The Biden-Harris administration’s $3.5 billion initiative to “weatherize” low-income homes through climate-friendly and energy-efficient upgrades is being mismanaged and is vulnerable to “fraud, waste, and abuse,” according to a top government watchdog.
In a report published late Tuesday, the Department of Energy’s inspector general found that 11 states receiving funds under the agency’s Weatherization Assistance Program blew past the legal limit of per unit cost while 21 states and territories did not submit legally required quarterly reports detailing progress on time. Another 16 states and territories have received federal funding to weatherize more than 52,000 units but have yet to complete a single project with that funding.

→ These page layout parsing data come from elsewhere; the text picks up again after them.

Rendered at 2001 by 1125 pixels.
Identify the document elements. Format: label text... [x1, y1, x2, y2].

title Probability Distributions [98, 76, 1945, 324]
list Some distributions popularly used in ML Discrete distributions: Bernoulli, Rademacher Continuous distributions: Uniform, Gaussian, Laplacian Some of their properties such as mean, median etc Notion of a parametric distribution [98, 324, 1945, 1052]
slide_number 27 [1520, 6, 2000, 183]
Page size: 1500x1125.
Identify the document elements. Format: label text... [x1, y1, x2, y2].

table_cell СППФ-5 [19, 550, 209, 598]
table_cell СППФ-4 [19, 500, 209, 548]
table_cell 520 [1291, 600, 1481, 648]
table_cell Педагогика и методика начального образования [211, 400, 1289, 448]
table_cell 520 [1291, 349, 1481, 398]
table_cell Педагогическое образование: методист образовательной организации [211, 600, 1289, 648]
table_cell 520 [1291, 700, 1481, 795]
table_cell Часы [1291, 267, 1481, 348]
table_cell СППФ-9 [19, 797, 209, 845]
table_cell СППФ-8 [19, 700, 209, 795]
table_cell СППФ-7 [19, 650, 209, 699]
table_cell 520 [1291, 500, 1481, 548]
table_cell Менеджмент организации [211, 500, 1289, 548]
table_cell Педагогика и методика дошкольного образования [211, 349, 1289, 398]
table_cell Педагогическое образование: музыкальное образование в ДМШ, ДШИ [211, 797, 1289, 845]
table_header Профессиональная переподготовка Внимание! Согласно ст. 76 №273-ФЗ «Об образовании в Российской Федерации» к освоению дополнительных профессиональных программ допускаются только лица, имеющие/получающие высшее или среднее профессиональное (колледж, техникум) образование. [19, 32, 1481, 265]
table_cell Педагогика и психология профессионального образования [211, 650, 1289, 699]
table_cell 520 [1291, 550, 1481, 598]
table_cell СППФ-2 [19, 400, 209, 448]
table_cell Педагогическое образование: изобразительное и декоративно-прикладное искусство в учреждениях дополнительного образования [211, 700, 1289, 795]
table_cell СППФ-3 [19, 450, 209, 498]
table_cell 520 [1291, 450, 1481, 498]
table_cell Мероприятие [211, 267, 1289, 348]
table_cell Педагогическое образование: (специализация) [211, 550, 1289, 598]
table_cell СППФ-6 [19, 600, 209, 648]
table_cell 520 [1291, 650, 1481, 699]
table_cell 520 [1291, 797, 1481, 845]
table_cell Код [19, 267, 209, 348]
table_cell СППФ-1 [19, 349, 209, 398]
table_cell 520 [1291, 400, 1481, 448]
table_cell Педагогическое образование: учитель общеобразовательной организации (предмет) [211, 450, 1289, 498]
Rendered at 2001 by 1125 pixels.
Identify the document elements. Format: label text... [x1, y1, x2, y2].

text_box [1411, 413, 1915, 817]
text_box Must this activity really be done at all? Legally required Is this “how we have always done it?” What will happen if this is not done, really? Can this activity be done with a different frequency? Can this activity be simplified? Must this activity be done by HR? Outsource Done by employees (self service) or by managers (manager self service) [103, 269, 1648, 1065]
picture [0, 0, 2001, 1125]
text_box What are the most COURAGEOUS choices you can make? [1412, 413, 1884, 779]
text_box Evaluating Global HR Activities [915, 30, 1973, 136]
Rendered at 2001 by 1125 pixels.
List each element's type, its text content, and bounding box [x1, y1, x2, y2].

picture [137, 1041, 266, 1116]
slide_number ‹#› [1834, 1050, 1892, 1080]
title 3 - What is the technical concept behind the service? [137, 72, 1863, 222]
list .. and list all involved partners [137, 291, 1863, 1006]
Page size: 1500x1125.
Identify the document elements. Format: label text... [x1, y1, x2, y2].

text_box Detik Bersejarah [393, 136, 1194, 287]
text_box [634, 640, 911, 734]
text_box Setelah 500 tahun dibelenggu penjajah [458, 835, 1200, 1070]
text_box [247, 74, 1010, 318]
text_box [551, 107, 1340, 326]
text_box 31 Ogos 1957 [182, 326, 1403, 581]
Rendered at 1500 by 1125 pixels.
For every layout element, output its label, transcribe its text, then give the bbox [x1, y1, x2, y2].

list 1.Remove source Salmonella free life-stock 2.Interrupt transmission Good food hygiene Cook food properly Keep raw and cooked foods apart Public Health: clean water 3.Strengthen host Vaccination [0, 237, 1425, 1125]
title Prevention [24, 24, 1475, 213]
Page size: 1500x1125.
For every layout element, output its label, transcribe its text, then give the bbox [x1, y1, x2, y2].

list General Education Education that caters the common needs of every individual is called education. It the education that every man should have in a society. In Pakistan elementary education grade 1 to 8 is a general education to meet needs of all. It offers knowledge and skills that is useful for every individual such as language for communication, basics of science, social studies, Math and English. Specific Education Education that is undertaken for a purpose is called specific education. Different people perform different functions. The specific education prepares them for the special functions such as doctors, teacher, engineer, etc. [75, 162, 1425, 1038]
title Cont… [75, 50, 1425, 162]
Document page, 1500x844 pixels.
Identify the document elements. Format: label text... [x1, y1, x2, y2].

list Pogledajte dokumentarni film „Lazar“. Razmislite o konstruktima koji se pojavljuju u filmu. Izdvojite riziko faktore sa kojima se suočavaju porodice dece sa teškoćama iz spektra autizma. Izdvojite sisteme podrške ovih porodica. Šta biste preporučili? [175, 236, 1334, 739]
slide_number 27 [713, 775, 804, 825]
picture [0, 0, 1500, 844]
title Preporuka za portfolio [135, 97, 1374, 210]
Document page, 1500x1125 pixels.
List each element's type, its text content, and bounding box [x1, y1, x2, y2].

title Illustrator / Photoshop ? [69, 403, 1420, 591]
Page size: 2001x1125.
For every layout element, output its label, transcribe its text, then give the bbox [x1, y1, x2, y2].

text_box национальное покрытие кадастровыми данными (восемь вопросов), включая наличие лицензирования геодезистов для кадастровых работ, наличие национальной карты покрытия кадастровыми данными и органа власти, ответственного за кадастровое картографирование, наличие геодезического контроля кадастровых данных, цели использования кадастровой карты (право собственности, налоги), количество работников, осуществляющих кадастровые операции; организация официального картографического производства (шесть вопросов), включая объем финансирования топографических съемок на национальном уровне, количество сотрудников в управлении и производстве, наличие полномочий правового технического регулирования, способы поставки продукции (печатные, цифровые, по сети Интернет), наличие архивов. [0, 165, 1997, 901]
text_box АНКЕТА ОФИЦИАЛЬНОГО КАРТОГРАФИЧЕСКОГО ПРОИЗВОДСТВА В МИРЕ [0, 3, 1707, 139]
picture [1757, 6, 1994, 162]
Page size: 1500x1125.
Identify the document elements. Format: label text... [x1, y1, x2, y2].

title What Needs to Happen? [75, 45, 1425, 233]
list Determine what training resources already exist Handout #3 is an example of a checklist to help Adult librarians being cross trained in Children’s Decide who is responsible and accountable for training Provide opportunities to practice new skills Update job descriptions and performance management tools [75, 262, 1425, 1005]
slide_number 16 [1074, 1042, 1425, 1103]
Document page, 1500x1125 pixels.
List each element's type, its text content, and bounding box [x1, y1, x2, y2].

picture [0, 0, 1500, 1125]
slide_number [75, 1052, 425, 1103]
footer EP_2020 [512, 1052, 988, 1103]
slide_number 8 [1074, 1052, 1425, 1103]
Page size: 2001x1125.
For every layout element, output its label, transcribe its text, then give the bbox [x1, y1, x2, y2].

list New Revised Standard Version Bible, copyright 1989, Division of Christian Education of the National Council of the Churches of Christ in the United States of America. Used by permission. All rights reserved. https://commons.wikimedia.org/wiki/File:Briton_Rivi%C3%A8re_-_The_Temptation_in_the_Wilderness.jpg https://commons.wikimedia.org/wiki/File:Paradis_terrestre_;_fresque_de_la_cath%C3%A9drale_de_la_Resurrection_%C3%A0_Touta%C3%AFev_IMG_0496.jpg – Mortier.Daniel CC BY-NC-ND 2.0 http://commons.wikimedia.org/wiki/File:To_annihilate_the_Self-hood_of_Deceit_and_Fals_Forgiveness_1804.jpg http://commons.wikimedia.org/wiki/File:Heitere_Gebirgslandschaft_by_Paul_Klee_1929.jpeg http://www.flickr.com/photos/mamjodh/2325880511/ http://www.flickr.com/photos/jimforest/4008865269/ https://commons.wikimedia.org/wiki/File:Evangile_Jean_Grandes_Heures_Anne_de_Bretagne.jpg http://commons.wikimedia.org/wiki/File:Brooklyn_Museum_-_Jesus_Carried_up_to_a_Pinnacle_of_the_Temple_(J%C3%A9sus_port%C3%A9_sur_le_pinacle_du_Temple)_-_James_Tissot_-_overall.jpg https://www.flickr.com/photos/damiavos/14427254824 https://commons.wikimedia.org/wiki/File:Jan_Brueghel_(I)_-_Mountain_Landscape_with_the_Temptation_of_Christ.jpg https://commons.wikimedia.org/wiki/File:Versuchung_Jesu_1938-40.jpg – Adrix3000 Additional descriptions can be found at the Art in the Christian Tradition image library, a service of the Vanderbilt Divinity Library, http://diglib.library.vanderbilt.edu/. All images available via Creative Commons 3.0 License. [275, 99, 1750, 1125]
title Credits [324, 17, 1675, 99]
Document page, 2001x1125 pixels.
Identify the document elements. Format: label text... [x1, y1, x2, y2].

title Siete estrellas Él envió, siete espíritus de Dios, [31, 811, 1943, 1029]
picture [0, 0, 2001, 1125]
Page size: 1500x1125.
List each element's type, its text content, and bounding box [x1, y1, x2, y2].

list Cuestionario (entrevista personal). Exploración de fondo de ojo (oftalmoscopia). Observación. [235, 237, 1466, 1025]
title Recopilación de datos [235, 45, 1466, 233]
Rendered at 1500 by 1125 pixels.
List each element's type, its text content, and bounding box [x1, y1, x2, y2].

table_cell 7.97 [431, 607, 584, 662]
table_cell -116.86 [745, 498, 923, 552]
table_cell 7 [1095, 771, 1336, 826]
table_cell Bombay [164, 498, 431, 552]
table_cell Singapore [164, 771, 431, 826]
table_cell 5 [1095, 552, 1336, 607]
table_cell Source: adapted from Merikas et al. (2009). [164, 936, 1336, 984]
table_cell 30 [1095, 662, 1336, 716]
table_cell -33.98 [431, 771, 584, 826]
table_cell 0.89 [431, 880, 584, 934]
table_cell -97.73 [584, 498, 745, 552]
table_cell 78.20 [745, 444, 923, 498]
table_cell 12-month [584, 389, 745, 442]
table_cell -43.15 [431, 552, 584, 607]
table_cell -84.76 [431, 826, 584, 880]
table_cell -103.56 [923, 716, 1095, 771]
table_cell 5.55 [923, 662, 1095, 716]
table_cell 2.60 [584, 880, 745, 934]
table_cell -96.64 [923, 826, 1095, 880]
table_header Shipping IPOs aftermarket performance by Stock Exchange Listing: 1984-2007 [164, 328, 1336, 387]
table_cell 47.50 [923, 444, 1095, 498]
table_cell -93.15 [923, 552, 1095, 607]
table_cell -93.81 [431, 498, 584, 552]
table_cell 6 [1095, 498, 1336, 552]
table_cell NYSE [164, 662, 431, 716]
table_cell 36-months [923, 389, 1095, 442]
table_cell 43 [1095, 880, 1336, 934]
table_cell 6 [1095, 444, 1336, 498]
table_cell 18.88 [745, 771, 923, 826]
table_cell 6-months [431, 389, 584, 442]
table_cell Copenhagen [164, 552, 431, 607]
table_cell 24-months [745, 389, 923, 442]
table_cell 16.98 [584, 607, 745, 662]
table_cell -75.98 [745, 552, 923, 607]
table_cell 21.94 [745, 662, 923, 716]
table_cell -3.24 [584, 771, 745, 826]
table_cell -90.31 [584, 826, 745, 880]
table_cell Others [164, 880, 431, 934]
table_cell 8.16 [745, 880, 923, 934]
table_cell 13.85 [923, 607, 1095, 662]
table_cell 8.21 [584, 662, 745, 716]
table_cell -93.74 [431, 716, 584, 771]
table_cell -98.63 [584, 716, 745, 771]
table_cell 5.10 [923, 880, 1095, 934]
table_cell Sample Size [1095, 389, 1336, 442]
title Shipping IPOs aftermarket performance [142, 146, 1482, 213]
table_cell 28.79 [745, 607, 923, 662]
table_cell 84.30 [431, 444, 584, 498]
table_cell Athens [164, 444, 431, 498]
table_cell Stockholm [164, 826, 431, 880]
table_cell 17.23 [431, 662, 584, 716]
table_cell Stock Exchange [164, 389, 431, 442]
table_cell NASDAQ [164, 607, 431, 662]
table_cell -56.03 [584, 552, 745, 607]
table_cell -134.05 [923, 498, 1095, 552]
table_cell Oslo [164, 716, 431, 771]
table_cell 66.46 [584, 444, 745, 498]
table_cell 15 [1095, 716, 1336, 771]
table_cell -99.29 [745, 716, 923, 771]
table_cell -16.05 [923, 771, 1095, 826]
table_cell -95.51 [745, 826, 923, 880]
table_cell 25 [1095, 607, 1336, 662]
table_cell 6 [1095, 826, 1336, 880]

“This lack of performance is a red flag that warrants immediate department attention,” the inspector general wrote in the report sent to Department of Energy leadership last week.
The apparent mismanagement of the program is the latest black eye for the Biden-Harris administration’s efforts to fund a wide range of green energy programs as part of its aggressive climate agenda. Weatherization has been singled out by the administration as a “critical” tool for combating global warming, with Energy Secretary Jennifer Granholm recently stating the program would ensure all Americans have access to “clean energy tools.”
The report also comes after the EPA’s inspector general conducted multiple investigations into the Clean School Bus Program, finding that that program is similarly falling short of oversight requirements.
Funding for both the Weatherization Assistance Program and Clean School Bus Program was earmarked under the Infrastructure Investment and Jobs Act, which President Joe Biden signed into law in November 2021. That law and the 2022 Inflation Reduction Act earmarked hundreds of billions of dollars for climate programs, which the administration has raced to get out the door in recent months, ahead of the upcoming election, the Associated Press reported.
According to the inspector general report published Tuesday, federal statute sets a limit of $8,497 per unit that state and local governments are allowed to spend weatherizing homes. The 11 states that exceeded that limit exceeded it by at least 50 percent, with New York spending $32,551 per unit and Alaska spending a staggering $93,588 per unit.
“The fact that the metrics are so far above the threshold warrants additional scrutiny by federal project managers, which is difficult to do if required reports are not submitted in a timely manner,” the report stated, noting the 21 states and territories that failed to submit quarterly performance reports on time.
Among the 16 states and territories that haven’t completed a single weatherization project under the program are Ohio, which was awarded funding for 12,510 projects, and California, which was awarded funding for 8,519 projects. Those plans were approved by the Department of Energy in mid-2023.
“We have known that all the green spending that passed through Congress was nothing but an enormous slush fund,” said Daniel Turner, the executive director of energy advocacy group Power the Future. “There’s no accountability into any of this green slush fund or how it is spent. It’s allocated based upon political agenda.”
“Whether it’s environmental justice, whether it’s weatherization of low-income housing, the metric of success is spending money—not the effectiveness of these programs,” Turner continued.
The Weatherization Assistance Program, which was first created in the 1970s, has historically been a much smaller-scale program—its fiscal year 2022 budget was $313 million. In other words, the infrastructure bill increased the size of the program by more than 1,000 percent by adding $3.5 billion to its budget.
The Department of Energy’s watchdog said that, prior to the massive infusion of new funding, the program already had “a history of both fraud and internal control problems.”
Further, the inspector general made a series of recommendations for the agency to tighten up its oversight of the program in the report. The watchdog also took the uncommon step of announcing a new “oversight campaign” to more thoroughly investigate the program at the grantee and subgrantee level, focusing on “eligibility, activities allowed and not allowed, compliance with cost principles, reporting, subrecipient monitoring, and other risk areas.”
Department of Energy principal deputy director Keishaa Austin said the agency concurred with the inspector general’s findings and that it would pursue the recommendations outlined in the report. The department declined to comment further.